What would it be like to return to your hometown after twenty-five years in prison for a crime you have maintained you did not commit? And why would you?
Walter Desmond is back in Trafalgar, British Columbia, having been officially exonerated when new evidence showed corruption at worst, incompetence at best, by the Trafalgar City Police conducting the investigation. His pitbull attorney is seeking five million in damages from the provincial government. But Walt has not returned to Trafalgar to pursue money or revenge. He just wants to know the why of it.

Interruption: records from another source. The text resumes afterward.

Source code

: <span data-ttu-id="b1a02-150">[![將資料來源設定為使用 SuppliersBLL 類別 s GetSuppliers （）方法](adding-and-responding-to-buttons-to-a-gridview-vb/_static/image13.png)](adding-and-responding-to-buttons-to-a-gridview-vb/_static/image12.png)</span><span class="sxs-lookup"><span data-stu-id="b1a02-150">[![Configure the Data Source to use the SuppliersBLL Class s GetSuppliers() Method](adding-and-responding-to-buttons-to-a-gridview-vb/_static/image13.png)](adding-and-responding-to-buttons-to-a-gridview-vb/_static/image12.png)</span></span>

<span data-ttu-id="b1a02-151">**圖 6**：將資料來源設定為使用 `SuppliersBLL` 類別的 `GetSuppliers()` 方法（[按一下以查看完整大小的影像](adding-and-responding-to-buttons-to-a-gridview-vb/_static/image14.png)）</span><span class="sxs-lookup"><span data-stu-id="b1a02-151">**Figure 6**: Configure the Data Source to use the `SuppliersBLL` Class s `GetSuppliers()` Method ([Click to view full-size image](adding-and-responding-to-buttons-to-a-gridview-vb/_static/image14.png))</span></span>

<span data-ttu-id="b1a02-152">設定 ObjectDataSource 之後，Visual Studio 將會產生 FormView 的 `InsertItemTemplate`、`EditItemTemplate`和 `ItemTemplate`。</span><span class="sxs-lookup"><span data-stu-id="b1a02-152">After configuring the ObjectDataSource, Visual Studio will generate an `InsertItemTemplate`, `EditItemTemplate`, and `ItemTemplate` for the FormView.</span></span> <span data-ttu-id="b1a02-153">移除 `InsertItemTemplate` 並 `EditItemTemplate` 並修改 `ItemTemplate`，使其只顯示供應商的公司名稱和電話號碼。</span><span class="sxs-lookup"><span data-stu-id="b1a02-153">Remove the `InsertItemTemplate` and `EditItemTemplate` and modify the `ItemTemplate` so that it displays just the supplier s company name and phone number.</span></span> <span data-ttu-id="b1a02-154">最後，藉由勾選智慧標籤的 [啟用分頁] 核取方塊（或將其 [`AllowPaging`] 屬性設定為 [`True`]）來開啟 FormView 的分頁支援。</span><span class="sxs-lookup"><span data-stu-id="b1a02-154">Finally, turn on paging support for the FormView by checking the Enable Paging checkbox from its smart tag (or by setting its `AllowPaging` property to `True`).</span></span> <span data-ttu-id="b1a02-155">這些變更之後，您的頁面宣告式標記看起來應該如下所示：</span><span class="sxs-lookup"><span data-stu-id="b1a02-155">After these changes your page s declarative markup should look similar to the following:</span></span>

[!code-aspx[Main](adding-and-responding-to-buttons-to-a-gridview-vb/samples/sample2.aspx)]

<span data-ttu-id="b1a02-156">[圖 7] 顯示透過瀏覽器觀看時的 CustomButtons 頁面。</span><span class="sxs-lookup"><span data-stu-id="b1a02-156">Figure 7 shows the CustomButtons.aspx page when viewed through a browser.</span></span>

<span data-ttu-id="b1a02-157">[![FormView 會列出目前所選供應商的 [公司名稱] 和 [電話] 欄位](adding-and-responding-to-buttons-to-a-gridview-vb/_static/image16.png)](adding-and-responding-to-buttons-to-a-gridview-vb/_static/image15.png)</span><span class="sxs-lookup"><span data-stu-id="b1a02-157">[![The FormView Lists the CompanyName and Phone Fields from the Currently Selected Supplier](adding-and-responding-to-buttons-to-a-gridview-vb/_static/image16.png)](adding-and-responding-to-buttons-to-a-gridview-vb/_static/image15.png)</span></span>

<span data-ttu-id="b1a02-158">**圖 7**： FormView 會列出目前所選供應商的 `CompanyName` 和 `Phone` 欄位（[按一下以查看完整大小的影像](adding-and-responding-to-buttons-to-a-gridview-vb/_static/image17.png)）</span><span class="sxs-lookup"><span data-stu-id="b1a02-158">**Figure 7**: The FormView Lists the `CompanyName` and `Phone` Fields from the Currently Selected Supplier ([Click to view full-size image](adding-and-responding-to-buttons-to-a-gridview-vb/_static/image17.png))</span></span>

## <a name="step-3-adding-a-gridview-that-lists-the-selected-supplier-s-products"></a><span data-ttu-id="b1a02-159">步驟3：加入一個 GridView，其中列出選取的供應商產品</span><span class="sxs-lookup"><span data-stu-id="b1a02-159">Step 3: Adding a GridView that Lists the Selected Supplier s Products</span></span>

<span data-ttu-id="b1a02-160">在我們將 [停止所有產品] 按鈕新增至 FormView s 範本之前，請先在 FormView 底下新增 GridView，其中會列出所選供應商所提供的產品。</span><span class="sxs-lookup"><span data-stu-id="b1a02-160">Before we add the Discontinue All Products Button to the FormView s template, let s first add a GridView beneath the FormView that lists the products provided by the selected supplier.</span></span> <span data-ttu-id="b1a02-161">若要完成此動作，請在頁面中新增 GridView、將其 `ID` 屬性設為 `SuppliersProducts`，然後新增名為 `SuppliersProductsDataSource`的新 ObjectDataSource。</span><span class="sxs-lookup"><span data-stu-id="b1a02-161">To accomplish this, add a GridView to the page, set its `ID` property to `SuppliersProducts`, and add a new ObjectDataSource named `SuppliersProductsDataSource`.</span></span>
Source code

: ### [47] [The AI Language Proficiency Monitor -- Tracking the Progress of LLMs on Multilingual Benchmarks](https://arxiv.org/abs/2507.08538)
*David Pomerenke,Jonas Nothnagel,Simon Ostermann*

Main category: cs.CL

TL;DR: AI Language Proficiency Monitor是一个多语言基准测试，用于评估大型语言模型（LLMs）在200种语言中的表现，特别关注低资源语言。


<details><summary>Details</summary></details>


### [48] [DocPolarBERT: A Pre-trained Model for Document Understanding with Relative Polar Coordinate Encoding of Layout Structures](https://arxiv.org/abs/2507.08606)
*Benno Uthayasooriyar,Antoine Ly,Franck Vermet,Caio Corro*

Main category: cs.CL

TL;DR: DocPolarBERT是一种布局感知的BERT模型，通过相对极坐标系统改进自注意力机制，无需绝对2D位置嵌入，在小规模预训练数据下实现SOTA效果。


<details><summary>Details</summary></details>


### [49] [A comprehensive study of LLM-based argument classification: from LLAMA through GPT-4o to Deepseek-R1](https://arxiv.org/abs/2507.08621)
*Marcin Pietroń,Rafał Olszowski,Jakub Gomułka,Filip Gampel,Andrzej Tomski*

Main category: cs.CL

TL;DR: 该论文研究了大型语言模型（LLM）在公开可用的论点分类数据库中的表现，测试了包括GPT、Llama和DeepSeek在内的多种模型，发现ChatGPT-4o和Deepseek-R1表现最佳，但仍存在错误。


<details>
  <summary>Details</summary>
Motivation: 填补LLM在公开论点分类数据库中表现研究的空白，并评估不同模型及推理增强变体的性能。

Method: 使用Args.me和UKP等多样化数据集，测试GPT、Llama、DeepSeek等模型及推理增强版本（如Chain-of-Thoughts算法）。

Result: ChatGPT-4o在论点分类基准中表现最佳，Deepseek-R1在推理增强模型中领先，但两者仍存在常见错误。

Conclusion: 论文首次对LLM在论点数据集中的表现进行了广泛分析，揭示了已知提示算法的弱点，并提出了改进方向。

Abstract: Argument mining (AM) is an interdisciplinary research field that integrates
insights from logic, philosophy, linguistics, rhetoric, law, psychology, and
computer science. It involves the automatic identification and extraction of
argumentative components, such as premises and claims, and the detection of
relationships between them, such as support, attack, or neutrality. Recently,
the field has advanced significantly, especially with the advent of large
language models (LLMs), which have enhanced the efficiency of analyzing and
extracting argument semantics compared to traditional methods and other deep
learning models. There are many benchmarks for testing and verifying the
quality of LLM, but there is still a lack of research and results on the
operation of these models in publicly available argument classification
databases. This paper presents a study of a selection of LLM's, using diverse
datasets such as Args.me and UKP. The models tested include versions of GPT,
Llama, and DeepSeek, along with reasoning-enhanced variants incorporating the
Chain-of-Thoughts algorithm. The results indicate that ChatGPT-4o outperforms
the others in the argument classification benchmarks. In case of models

The family of the murdered girl, Sophia D'Angelo, is bitterly determined to see Walt returned to prison―or dead. But for Trafalgar's police, including Sergeant John Winters and Constable Molly Smith, the reality is: if Walter didn't kill Sophia, someone else did.
So, case reopened. It lands on Winters' desk. The records are moldering. One investigating officer is dead, the other is retired―and not talking. The police are instructed to treat Walt as if he'd never been arrested or convicted. Someone else apparently killed Sophia, someone still walking free.
But too many minds remain closed. It's good luck for Walt that a group of women in town for the dragon boat race are staying in the B&B where he's booked, women with no local prejudices. But then a townswoman, then a boat woman, are attacked by a rapist, the media gets active, and tempers dangerously flare.